EDIorg / ECC

ECC = EML Congruence Checker
5 stars 0 forks source link

dataLoadStatus and dateTimes #30

Open mobb opened 4 years ago

mobb commented 4 years ago

Background: Our list of preferred dateTimeFormatString is based on ISO

there are datetime strings in this list that pg does not understand. So a plain to_timestamp('2018-08-08 09:00-08','' does not always work.

example dataset: https://portal-s.edirepository.org/nis/reportviewer?packageid=knb-lter-ble.9.1 with the dateTimeFormatString = YYYY-MM-DDThh:mm-hh The last -hh is the offset to UTC, and is correct. the error you get is

ERROR: conflicting values for "mm" field in formatting string Detail: This value contradicts a previous setting for the same field type.

To see what strings posgtres allows, see https://www.postgresqltutorial.com/postgresql-to_timestamp/

mobb commented 4 years ago

To test what strings postgres handles, we used the pg-gui:

select to_timestamp('2018-08-08 09:00-08','YYYY-MM-DDThh:mm-hh' 

datasets with dateTimeFomratStrings we may want to test further ble.9.1 sbc.5001.8

mobb commented 4 years ago

No solution right now. Handling all dateTimes in the preferred list could be not worth the effort. but the dataLoadStatus check is valuable for checking typing. (see #25)

mobb commented 4 years ago

also, the error msg from that check could be friendlier, although that would have to be customize for different types of failures.

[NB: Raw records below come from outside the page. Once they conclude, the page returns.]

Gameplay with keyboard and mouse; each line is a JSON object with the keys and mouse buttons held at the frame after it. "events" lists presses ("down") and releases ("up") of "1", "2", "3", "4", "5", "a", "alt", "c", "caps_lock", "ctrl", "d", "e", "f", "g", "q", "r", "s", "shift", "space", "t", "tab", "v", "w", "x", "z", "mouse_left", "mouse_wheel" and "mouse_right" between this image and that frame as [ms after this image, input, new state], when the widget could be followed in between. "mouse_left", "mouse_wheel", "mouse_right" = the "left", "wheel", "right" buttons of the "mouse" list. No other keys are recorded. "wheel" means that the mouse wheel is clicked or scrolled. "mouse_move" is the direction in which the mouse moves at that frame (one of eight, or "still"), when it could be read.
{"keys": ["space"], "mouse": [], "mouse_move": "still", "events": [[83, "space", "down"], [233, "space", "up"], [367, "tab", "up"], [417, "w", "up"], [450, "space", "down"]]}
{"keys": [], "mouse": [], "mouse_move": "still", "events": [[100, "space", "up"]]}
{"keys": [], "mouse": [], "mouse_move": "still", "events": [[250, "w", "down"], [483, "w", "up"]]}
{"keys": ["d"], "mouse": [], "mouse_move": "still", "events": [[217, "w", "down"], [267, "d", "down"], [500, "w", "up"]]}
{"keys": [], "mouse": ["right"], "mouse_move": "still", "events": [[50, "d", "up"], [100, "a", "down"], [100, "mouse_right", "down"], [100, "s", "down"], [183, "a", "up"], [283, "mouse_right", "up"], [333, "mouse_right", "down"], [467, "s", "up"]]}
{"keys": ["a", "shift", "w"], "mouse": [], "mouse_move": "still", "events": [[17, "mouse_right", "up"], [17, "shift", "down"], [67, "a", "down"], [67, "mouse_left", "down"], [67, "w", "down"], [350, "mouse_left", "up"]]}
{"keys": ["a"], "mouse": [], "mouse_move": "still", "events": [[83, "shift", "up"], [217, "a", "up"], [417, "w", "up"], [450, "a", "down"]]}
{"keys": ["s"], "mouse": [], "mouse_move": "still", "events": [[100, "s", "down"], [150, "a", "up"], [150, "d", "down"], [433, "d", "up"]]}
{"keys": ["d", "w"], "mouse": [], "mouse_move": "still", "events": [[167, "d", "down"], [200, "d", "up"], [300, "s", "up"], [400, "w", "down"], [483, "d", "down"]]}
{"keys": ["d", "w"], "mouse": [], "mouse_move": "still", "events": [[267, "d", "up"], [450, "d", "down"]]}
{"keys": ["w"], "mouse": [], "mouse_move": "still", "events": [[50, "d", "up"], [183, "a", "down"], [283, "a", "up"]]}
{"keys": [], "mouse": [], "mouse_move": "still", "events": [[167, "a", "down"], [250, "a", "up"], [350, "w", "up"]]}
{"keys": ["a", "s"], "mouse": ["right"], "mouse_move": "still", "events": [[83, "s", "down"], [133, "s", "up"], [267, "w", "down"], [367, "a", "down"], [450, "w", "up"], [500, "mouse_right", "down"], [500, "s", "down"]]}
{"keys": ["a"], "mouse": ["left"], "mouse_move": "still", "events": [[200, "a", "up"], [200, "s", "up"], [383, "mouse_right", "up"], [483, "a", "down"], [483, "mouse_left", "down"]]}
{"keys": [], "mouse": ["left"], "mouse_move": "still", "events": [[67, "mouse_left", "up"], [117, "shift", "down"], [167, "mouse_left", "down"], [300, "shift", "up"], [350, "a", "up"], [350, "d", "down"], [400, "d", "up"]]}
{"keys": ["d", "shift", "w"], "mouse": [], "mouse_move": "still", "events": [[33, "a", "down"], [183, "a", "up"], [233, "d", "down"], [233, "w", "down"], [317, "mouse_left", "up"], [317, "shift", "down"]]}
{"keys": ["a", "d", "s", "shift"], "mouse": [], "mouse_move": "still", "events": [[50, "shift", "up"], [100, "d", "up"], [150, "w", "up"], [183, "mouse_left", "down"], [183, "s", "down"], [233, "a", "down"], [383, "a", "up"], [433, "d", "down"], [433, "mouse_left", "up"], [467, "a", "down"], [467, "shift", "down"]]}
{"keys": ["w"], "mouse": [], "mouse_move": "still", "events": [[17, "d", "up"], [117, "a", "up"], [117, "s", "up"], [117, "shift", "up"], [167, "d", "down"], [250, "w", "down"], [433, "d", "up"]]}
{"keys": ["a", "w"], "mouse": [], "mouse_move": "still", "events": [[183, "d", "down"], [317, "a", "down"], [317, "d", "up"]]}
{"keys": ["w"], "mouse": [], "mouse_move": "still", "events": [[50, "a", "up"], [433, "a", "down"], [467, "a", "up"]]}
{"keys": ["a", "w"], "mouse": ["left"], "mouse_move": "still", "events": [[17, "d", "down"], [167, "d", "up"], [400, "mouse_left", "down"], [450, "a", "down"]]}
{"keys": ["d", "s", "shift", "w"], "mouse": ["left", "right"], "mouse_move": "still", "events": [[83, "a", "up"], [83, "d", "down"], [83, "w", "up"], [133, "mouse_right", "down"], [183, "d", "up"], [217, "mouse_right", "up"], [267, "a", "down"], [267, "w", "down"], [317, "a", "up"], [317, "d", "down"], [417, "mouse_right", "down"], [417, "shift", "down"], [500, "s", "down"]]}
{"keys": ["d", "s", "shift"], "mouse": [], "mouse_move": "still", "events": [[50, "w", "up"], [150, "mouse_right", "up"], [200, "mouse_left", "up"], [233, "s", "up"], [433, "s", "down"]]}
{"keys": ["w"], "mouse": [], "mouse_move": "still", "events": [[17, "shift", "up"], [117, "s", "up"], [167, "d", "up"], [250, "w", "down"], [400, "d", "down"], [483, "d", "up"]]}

In the case of ble.9.1, here is Mark's response: it appears that the warning message is the result of PASTA's inability to transform your datetime format into one that is acceptable by PostgreSQL. PASTA uses PostgreSQL to validate datatypes during the quality check, and the large variety of datetime/timestamp formats are quite difficult to support in this manner. Until a better type checker is implemented, this warning will likely persist. Sorry.

Maybe a general response from dataLoadStatus could be prefixed, e.g.: PASTA uses PostgreSQL in the dataLoadStatus quality check. One purpose is data type checking. Something about your data table caused this step to fail. The error message was ...

we want to keep something like dataLoadStatus, however. People have asked for checks to confirm bounds and coverage, and loading into something with functions like min/max/mean would be necessary for that.